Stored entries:
::::::::

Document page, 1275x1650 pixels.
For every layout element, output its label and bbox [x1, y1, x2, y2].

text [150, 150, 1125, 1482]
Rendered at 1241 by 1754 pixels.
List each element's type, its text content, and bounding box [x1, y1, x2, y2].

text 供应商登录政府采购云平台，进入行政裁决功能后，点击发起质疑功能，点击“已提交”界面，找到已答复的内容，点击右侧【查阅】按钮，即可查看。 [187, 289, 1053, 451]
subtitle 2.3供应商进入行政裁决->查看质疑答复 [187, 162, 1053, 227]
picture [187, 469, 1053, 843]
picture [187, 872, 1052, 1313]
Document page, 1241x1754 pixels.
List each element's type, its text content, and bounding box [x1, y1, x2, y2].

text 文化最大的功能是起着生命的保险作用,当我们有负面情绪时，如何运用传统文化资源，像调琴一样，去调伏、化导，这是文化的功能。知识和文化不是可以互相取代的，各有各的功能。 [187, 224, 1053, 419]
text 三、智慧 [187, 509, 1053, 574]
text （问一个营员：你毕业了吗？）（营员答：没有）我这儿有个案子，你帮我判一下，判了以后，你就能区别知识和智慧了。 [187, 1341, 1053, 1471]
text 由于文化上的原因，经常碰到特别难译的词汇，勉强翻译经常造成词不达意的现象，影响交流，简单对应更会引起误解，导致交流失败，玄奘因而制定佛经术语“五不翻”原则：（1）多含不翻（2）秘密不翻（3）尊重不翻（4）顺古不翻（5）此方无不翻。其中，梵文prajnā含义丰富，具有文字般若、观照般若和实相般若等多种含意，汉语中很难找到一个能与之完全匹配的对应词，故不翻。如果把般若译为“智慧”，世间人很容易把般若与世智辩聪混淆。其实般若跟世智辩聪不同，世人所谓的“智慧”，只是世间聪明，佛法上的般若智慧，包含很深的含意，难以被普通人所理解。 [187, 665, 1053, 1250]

::::::::

## WHAT YOU NEED TO DO
Repeat the records above in full, word for word.

## TASK RESULT
Document page, 1275x1650 pixels.
For every layout element, output its label and bbox [x1, y1, x2, y2].

text [150, 150, 1125, 1482]
Rendered at 1241 by 1754 pixels.
List each element's type, its text content, and bounding box [x1, y1, x2, y2].

text 供应商登录政府采购云平台，进入行政裁决功能后，点击发起质疑功能，点击“已提交”界面，找到已答复的内容，点击右侧【查阅】按钮，即可查看。 [187, 289, 1053, 451]
subtitle 2.3供应商进入行政裁决->查看质疑答复 [187, 162, 1053, 227]
picture [187, 469, 1053, 843]
picture [187, 872, 1052, 1313]
Document page, 1241x1754 pixels.
List each element's type, its text content, and bounding box [x1, y1, x2, y2].

text 文化最大的功能是起着生命的保险作用,当我们有负面情绪时，如何运用传统文化资源，像调琴一样，去调伏、化导，这是文化的功能。知识和文化不是可以互相取代的，各有各的功能。 [187, 224, 1053, 419]
text 三、智慧 [187, 509, 1053, 574]
text （问一个营员：你毕业了吗？）（营员答：没有）我这儿有个案子，你帮我判一下，判了以后，你就能区别知识和智慧了。 [187, 1341, 1053, 1471]
text 由于文化上的原因，经常碰到特别难译的词汇，勉强翻译经常造成词不达意的现象，影响交流，简单对应更会引起误解，导致交流失败，玄奘因而制定佛经术语“五不翻”原则：（1）多含不翻（2）秘密不翻（3）尊重不翻（4）顺古不翻（5）此方无不翻。其中，梵文prajnā含义丰富，具有文字般若、观照般若和实相般若等多种含意，汉语中很难找到一个能与之完全匹配的对应词，故不翻。如果把般若译为“智慧”，世间人很容易把般若与世智辩聪混淆。其实般若跟世智辩聪不同，世人所谓的“智慧”，只是世间聪明，佛法上的般若智慧，包含很深的含意，难以被普通人所理解。 [187, 665, 1053, 1250]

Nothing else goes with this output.